____ Text

With that in mind, here are their aims to help support young people:

  • empower children and young people to celebrate what makes them, and others, unique
  • help children and young people understand how important it is that every child feels valued and included in school, be able to be themselves, without fear of bullying
  • encourage parents and carers to work with their school and talk to their children about bullying, difference and equality
  • enable teachers and other children’s workforce professionals to celebrate what makes us ‘all different, all equal’ and celebrate difference and equality. Encourage them to take individual and collective action to prevent bullying, creating safe environments where children can be themselves.

What to do if you are being bullied

If you are being bullied don’t keep it bottled up. It’s really important that you talk to someone you trust about what’s happening. If you don’t want to do that you can always call Childline on 0800 11 11 or visit www.childline.org.uk.

If you’re being bullied online make sure you take screenshots of photos, save videos, texts and emails that can be passed onto someone you trust. It’s equally important to write down a record of what’s happened when, where and who is involved. This helps the person you tell get a clear picture of the situation.

Parents – What to do if you’re worried your child is being bullied

If you notice some changes in your child’s behaviour, such as they have become withdrawn or alternatively become aggressive, then you may well be concerned that bullying is a factor.

Here are some signs to look out for. They may not always be due to bullying but it is important not to ignore them:

  • Feeling anxious
  • Feeling unwell
  • Not wanting to go to school
  • Changes in sleeping and eating habits
  • Damaged or broken belongings
  • Becoming obsessive
  • Self-harming
  • Doing less well with their schoolwork

How to support your child

Speak to your child and reassure them that it isn’t their fault. Ask them what they would find helpful and tell them you will support them moving forward.

Talk with your child’s teacher and school to discuss your concerns and agree upon a plan to help support your child together.

Tutors – what to do if you think a student is being bullied

If you think a student is displaying any of the signs above please don’t hesitate to give us a call on 020 7584 5355 and we will discuss the situation. We can then establish if you would be comfortable talking about it with your student’s parents or guardians. If not, we will talk through your concerns on your behalf with them.

Finally, if a student does confide in you that they are being bullied, please do not agree to keep it a secret. The situation needs to be addressed as soon as possible in order to begin supporting your student in the right way.

________
____ Recorded information

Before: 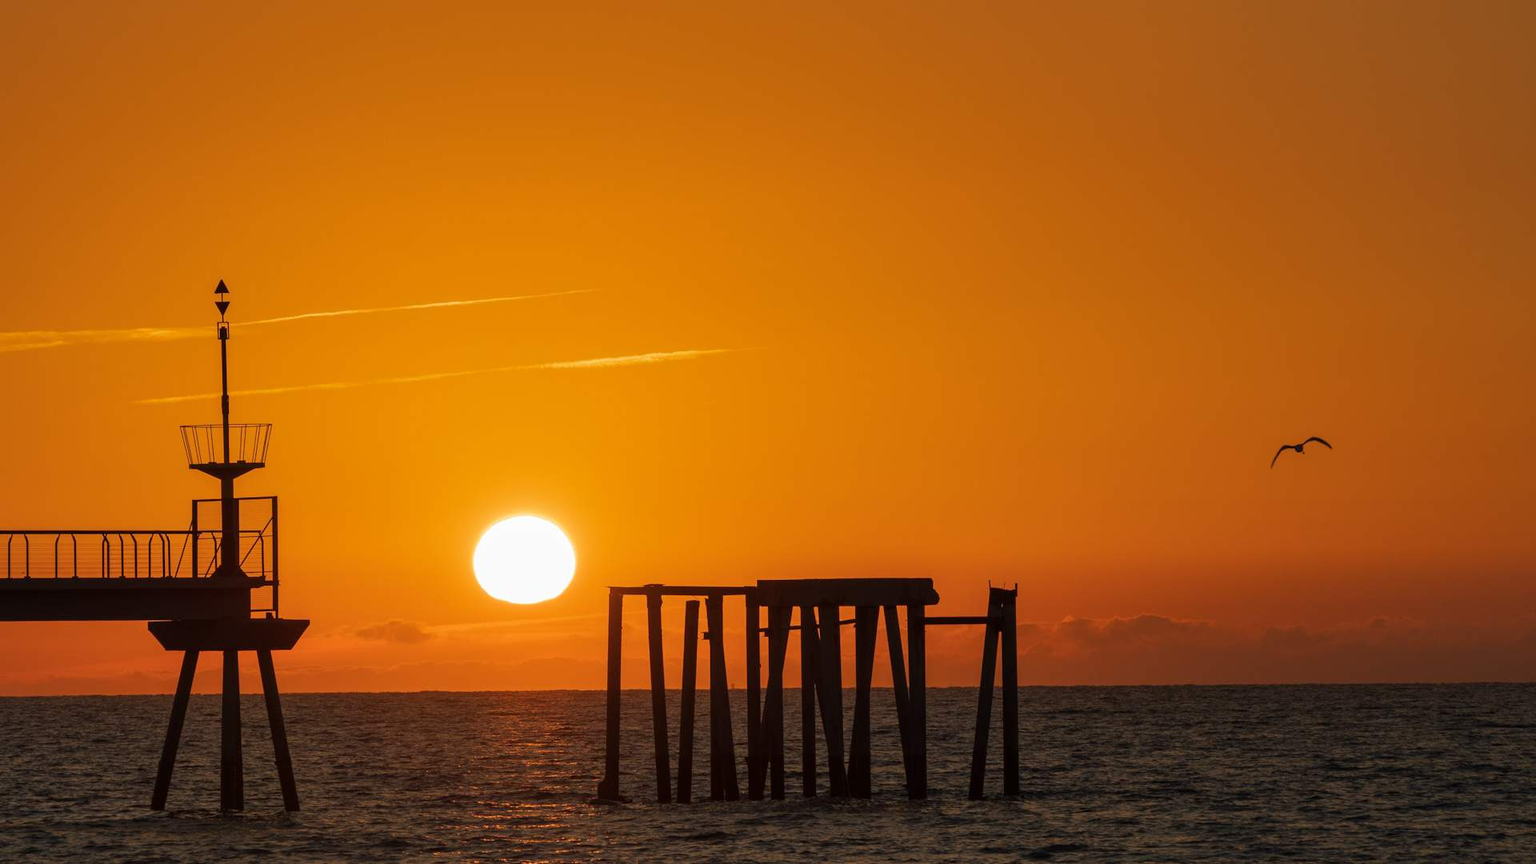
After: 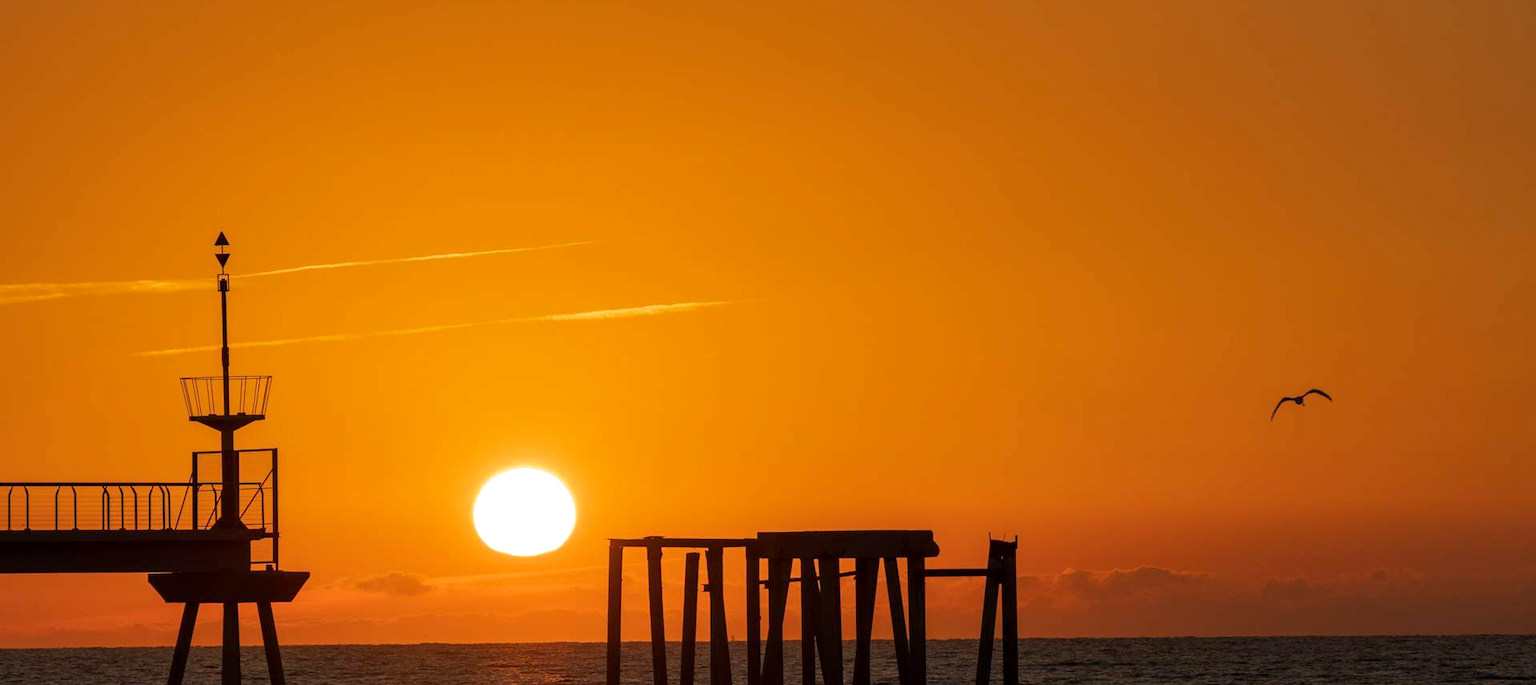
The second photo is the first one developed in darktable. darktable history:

________

### [Do this]
Reproduce the stretch of the anti-bullying guidance from "If you are being bullied don’t" through "or visit www.childline.org.uk." word for word. The material has no connection to the anti-bullying guidance.

### [Solution below]
If you are being bullied don’t keep it bottled up. It’s really important that you talk to someone you trust about what’s happening. If you don’t want to do that you can always call Childline on 0800 11 11 or visit www.childline.org.uk.